:: Text extract
Alas, the exhaustion of Malick’s recent projects cannot escape Song To Song, even if it’s to a lesser degree. Characters can never stand still, or sit. Do they even know how chairs work? As BV and Faye flirt, they continually circle one another like a hunter and prey. Cook is constantly overlooking something, twisting his way into the arms of whoever might be closest. When someone is grief-stricken, they run and never stop. One continued motion. This is the flow Malick constantly embraces, and that isn’t any less projected here. We jump from mind to mind, into the thoughts of complicated people whose outer-appearance couldn’t be farther from their soulful reality. With a less cohesive cast, such antics would run themselves into the ground.
Gosling broods, and exhibits the disillusioned emptiness a true artist might approach business-first industry terribleness with. Fassbender is a wild animal, given his own honey-dipped mushroom trip through a nighttime rave lit by neon demons. Mara plays both muse and victim, shackled by her own warped self-worth that pushes her desire for success. Portman finds a big-dreaming family girl who must cope with the devastation of having it all. These are (just some of) the players who give us but a brief – albeit tumultuous – glimpse into duplicitous lives. It’s one of the better ensembles that Malick has collected in recent memory.
My aversion to Malickian lore as of late has been chronicled (To The Wonder/Knight Of Cups), so take my approval as something more than appreciation. Maybe it’s the presence of song, or a more trimmed cast, but Song To Song is one of Terrence Malick’s more approachable movies as of late. Themes are much more digestible. It’s simplicity versus fame. Green vegetation fields versus iron-gated mansions. The snakes of celebrity versus the ideals of an honest, hard-working life. You’ve seen it before, and maybe even though a Malick’s lens – but a few of these character harmonies are just too good to ignore.
Fair
Song To Song is one of the more accessible Malick films as of late, succeeding largely in part thanks to a cast who plays their dramatic beats like poetry in motion.
::::
:: Data
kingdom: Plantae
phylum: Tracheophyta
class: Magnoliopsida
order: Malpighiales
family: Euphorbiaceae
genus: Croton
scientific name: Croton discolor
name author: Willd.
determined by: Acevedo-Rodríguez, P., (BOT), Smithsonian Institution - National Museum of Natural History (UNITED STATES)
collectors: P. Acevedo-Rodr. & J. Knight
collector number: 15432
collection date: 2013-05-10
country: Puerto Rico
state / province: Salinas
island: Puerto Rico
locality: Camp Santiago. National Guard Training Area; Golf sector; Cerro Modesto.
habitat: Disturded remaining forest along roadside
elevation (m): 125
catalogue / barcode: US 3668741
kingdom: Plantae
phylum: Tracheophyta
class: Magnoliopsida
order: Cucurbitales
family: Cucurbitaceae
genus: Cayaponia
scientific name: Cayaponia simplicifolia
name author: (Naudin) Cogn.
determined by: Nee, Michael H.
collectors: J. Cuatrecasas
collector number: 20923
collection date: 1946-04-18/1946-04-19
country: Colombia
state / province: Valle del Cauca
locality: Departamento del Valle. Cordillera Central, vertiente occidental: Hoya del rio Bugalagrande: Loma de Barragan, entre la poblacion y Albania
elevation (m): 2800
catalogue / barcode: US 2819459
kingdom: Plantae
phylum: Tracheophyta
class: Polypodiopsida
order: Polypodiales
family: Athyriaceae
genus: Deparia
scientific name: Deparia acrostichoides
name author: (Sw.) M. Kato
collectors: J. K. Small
::::
Work instructions: Reproduce the film review from "My aversion to" through "good to ignore.", switching "digestible" to "palatable".

Response to this task:
My aversion to Malickian lore as of late has been chronicled (To The Wonder/Knight Of Cups), so take my approval as something more than appreciation. Maybe it’s the presence of song, or a more trimmed cast, but Song To Song is one of Terrence Malick’s more approachable movies as of late. Themes are much more palatable. It’s simplicity versus fame. Green vegetation fields versus iron-gated mansions. The snakes of celebrity versus the ideals of an honest, hard-working life. You’ve seen it before, and maybe even though a Malick’s lens – but a few of these character harmonies are just too good to ignore.